• Parts of the exercise:
- 1) In the essay, at what age did the writer move away for college?
- 2) Retype the essay from "He was tall" to "plagues our community.".
- 3) According to the essay, why did the writer stay in a relationship that had become miserable?

• Text:
In My Own Time

I’m going to tell you a sad story.

I grew up Southern Baptist in rural East Tennessee adopted by a Southern Baptist deacon and a secretary of the local division of the Southern Baptist Convention. If you think this is a narrow summary of my childhood and adolescence, you’re probably right, but it is truly the stuff of dreams for many straight, white American men. It is also the makings of suicide for many LGBTQI+ youth.

This is a story for anyone who can remember questioning their gender identity simply because you were afraid of bullying for wanting to play dress up with the girls instead of kickball with the gross boys who always had scrapes on their knees. It’s a story for you, who can remember the feeling more than fifteen years later of being mortified that you accidentally let it slip you thought a boy in class was cute in front of a small group of friends.

For most, it’s true what they say: it gets better. When I turned 18, it was finally time to move away for college, and for nine months out of the next four years, I could be free, out and proud among my more liberal colleagues. Even better, I met the greatest guy during my freshman year! My first boyfriend.

He was tall with brown hair, and I can’t remember the color of his eyes, but we’ll go with a bluish green. He was a rugged man’s man; the type of country guy you’re jealous all your girlfriends seem to find but is so elusive in the gay community. I was the luckiest guy I knew — for several months. At first, he was fine with our arrangement of keeping my parents out of it. “One day..,” we would sometimes fantasize. One day my family would accept our love and we could fight over whose Thanksgiving we would attend this year like normal couples.

If you’ve been fortunate enough to have never had to kiss and say goodbye during the holidays before you leave to be with all your loved ones except the person you love simply because they have the wrong set of genitals, I want to make sure you’re aware of this very real issue which plagues our community.

But, my story isn’t really about that. Things between us began to go south for many reasons including building tension because of the aforementioned issue. You see, he had a supporting family. They welcomed me with open arms, and for this I was so grateful. I think most of them understood why I was never able to show up on Christmas Day even though he was there, but he became frustrated over time. I don’t really blame him, but hey, we’ve all got our own baggage, right?

Then it came time to call it quits. The feeling wasn’t exactly mutual, but I’d had enough of what had turned into routine fighting, yelling, and emotional abuse. To say he was devastated is an understatement. I’ll spare you the details of his threats of suicide, but what shocked me most was his insistence that if I followed through with the breakup, he would do the unthinkable: out me to my parents.

Had I mentioned I wasn’t out to them yet? To this day, I’m not sure whether to describe them as incredibly naïve or just in immense denial. I mean, how could you possibly not suspect that your son whom you’d caught multiple times sneaking into your old Barbie doll collection instead of playing outside with his new baseball might just turn out to be gay? Let’s just give them the benefit of the doubt and say they’re staunchly against recognizing stereotypes.

At any rate, being outed wasn’t an option at the time, so I allowed myself to be blackmailed into a relationship which was making me miserable for far too long. As things got worse, I was faced with an impossible decision: risk signing a summer of my life away to gay camp or continue in this nightmare which made my goodnight kisses taste more and more like the sick leftover in my mouth after telling him I forgave him and still loved him.

• Entries shown:
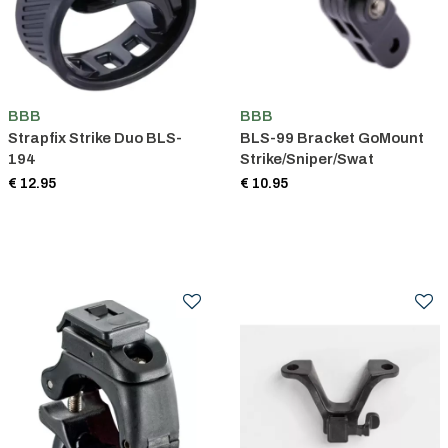
BBB
BBB
Strapfix Strike Duo BLS-
BLS-99 Bracket GoMount
194
Strike/Sniper/Swat
€ 12.95
€ 10.95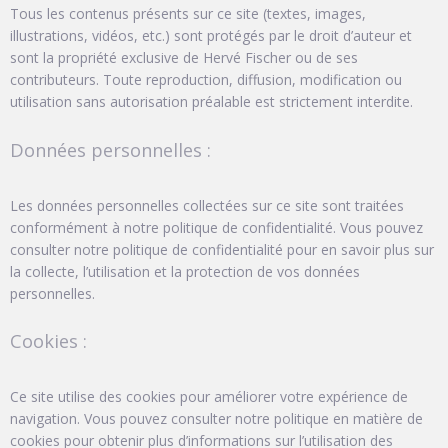
Tous les contenus présents sur ce site (textes, images,
illustrations, vidéos, etc.) sont protégés par le droit d’auteur et
sont la propriété exclusive de Hervé Fischer ou de ses
contributeurs. Toute reproduction, diffusion, modification ou
utilisation sans autorisation préalable est strictement interdite.
Données personnelles :
Les données personnelles collectées sur ce site sont traitées
conformément à notre politique de confidentialité. Vous pouvez
consulter notre politique de confidentialité pour en savoir plus sur
la collecte, l’utilisation et la protection de vos données
personnelles.
Cookies :
Ce site utilise des cookies pour améliorer votre expérience de
navigation. Vous pouvez consulter notre politique en matière de
cookies pour obtenir plus d’informations sur l’utilisation des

• Responses:
- 1) At 18.

- 2)
He was tall with brown hair, and I can’t remember the color of his eyes, but we’ll go with a bluish green. He was a rugged man’s man; the type of country guy you’re jealous all your girlfriends seem to find but is so elusive in the gay community. I was the luckiest guy I knew — for several months. At first, he was fine with our arrangement of keeping my parents out of it. “One day..,” we would sometimes fantasize. One day my family would accept our love and we could fight over whose Thanksgiving we would attend this year like normal couples.

If you’ve been fortunate enough to have never had to kiss and say goodbye during the holidays before you leave to be with all your loved ones except the person you love simply because they have the wrong set of genitals, I want to make sure you’re aware of this very real issue which plagues our community.

- 3) The boyfriend threatened to out the writer to the writer's parents if the breakup went ahead. Being outed wasn't an option at the time, so the writer allowed themself to be blackmailed into staying.